- Architects: Richter Architects
- Location: 6364 I-10, New Orleans, LA 70119, United States
- Lead Architects: David Richter, FAIA, Elizabeth Chu Richter, FAIA
- Area: 7600.0 ft2
- Project Year: 2018
- Photographs: Craig Blackmon, Elizabeth Chu Richter, David Richter
- Structural / Civil Engineer: Jaster Quintanilla Dallas, LLP
- Mep Engineer: Stridde, Callins, Assoc. Inc.
- Landscape: MRWM
Text description provided by the architects. Native limestone strata is periodically revealed along the Interstate highway. Natural grasses, mesas and mountains layered along the expansive remote landscape.
Along the eastern approach to the Davis Mountains, an interstate highway safety rest area is derived of the geology, ecology and cultural history of this region of the Chihuahuan desert of West Texas.
The project provides to the traveling public restrooms, vending, cultural and historical exhibits, picnic areas, play areas, nature trails, and parking for weary drivers who travel along Interstate 10 that connects the west coast to the east coast. Travelers pass by in cars, vans, RVs, trucks and buses. The goal of the Texas Department of Transportation is to enhance highway safety by providing drivers and families with a welcoming and engaging place for rest and relief from the road fatigue.
• The land itself tells the story of West Texas.

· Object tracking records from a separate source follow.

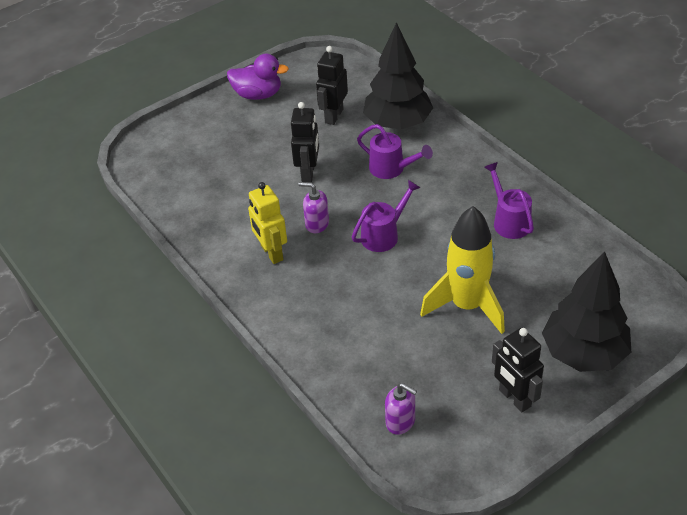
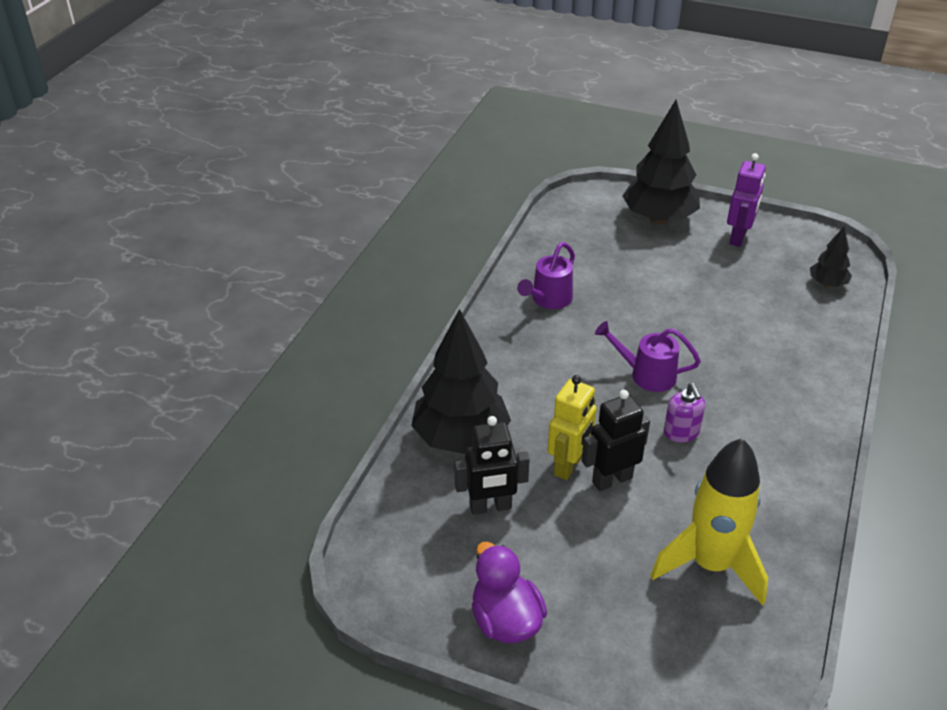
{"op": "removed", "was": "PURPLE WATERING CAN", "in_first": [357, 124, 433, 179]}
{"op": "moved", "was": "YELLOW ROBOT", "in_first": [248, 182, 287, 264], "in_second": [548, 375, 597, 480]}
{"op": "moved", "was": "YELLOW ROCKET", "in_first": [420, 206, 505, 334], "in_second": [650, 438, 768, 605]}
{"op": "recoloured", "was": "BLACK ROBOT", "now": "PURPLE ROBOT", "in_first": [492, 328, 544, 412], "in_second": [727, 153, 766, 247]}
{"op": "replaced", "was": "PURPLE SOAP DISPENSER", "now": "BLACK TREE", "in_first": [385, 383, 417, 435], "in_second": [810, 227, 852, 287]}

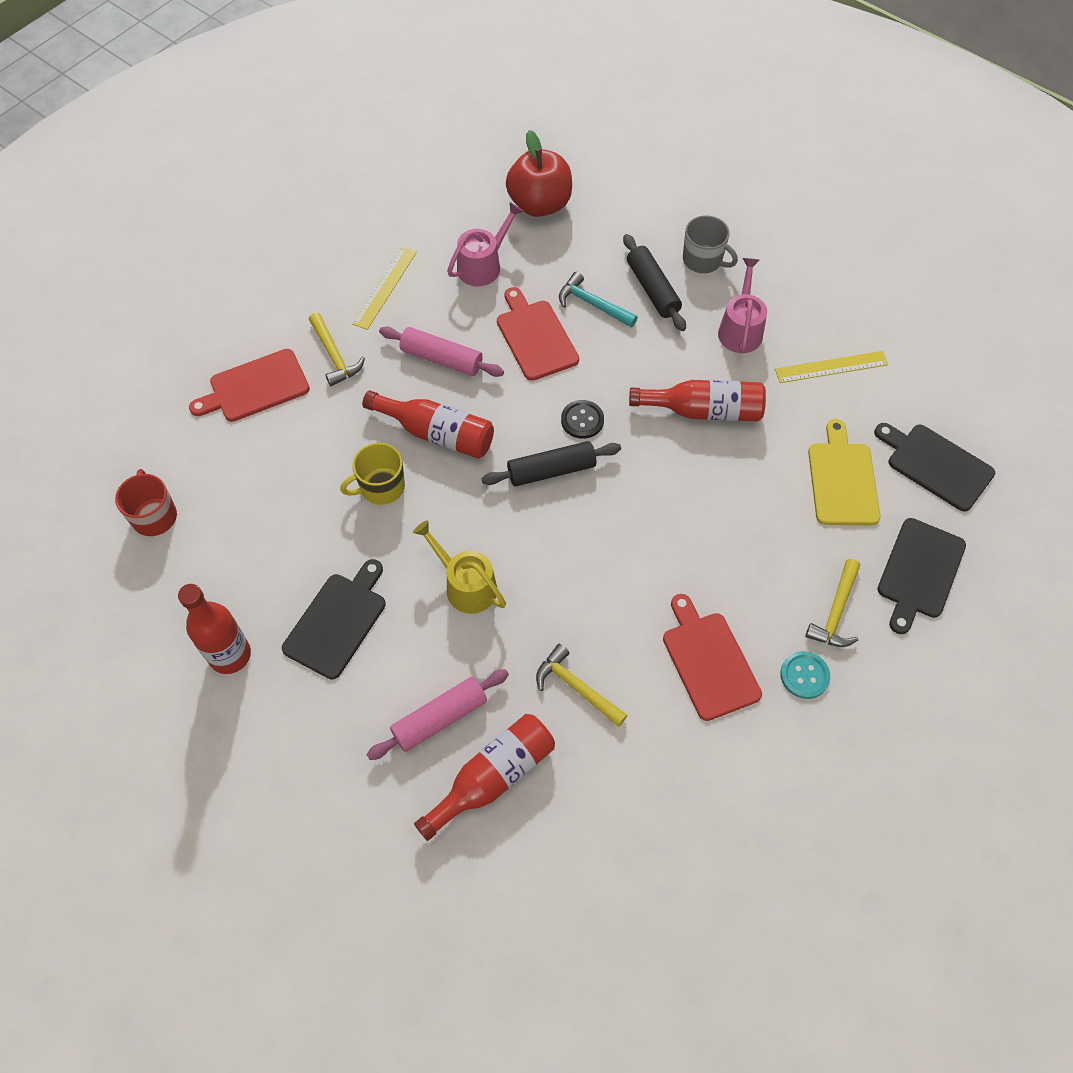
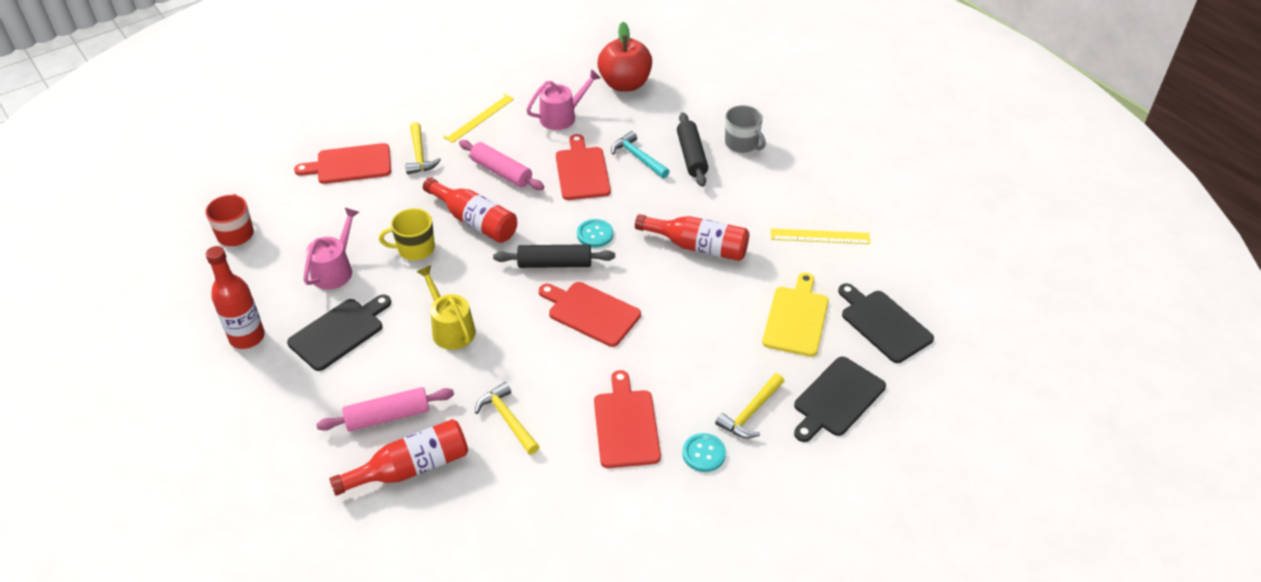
{"op": "moved", "was": "PINK WATERING CAN", "in_first": [718, 258, 767, 353], "in_second": [304, 208, 359, 290]}
{"op": "recoloured", "was": "BLACK BUTTON", "now": "TURQUOISE BUTTON", "in_first": [561, 400, 604, 439], "in_second": [577, 219, 613, 248]}
{"op": "added", "now": "RED CUTTING BOARD", "in_second": [539, 282, 641, 347]}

• A substantive interpretation of landscape and geology –the pace drops highway speed of 80 mph to a stroll along nature trail, from distant mountains to tiny desert flowers.
• Shifted stone masses and borrow mountain views to focus long East/West vistas – a traveler’s origin and destination.
• Organically coursed native stone suggests geology of the region
• Organic folding roofs echo the horizon and floating clouds in the expansive sky.
• Wood plank floors audibly recall early frontier structures.
• Dry creek topographies drain the site, link picnic arbors and tell a desert eco-story.
• Folded plate corten steel arbors against a big sky interpret context form and color.
• Native desert plants fenced and protected during construction.
• Native plants to conserve water and do not require permanent irrigation.
• Passive solar orientation to reduce adverse heat gain and achieve ambience and transparency.
An interstate highway safety rest area along I-10 is derived of the geology, ecology, and cultural history of this desert region of West Texas at the eastern approach to the Davis Mountains. The project provides to the traveling public restrooms, vending, cultural and historical exhibits, picnic areas, children’s play areas, nature trails and parking for weary drivers of cars, vans, RVs, trucks and buses. Texas Department of Transportation’s goal for the project is to enhance highway safety by providing drivers and families with engaging rest and relief from the fatigue of the road.
This design provides essential travel amenities via a substantive interpretation of the region. The core inspiration is the land itself, the big sky, and the many ways their beauty and stories are revealed – beauty that can be sensed at highway speed but only fully grasped on foot. From the intimate scale of tiny flowers peeking from dust and rock to the distant horizon scribed by layered mountains –the land is the story of past, present and future here.
Space and line in the exhibit area reinforce the east/west travel that is at the core of the project’s mission, while inviting pause from the 80 mph perspective to appreciate land and sky more intimately.
Each building at 7,600 sq (one east-bound and one west-bound) is composed of two stone masses shifted to frame borrowed views of the mountain horizon and to focus through-views to the east and west – origin and destination. The geometry further provides beneficial passive solar orientation. Native stone is organically coursed to suggest the geology revealed in highway land cuts as topography rolls. The roof of gallery spaces randomly folds to echo the horizon. Wood plank floors give audible recall to early Texas frontier structures. Dry creeks carry rain water away from the buildings while connecting the Corten steel plate picnic shades with reminders of how water nourishes and carves the desert land. Native desert plants were fenced and protected during construction.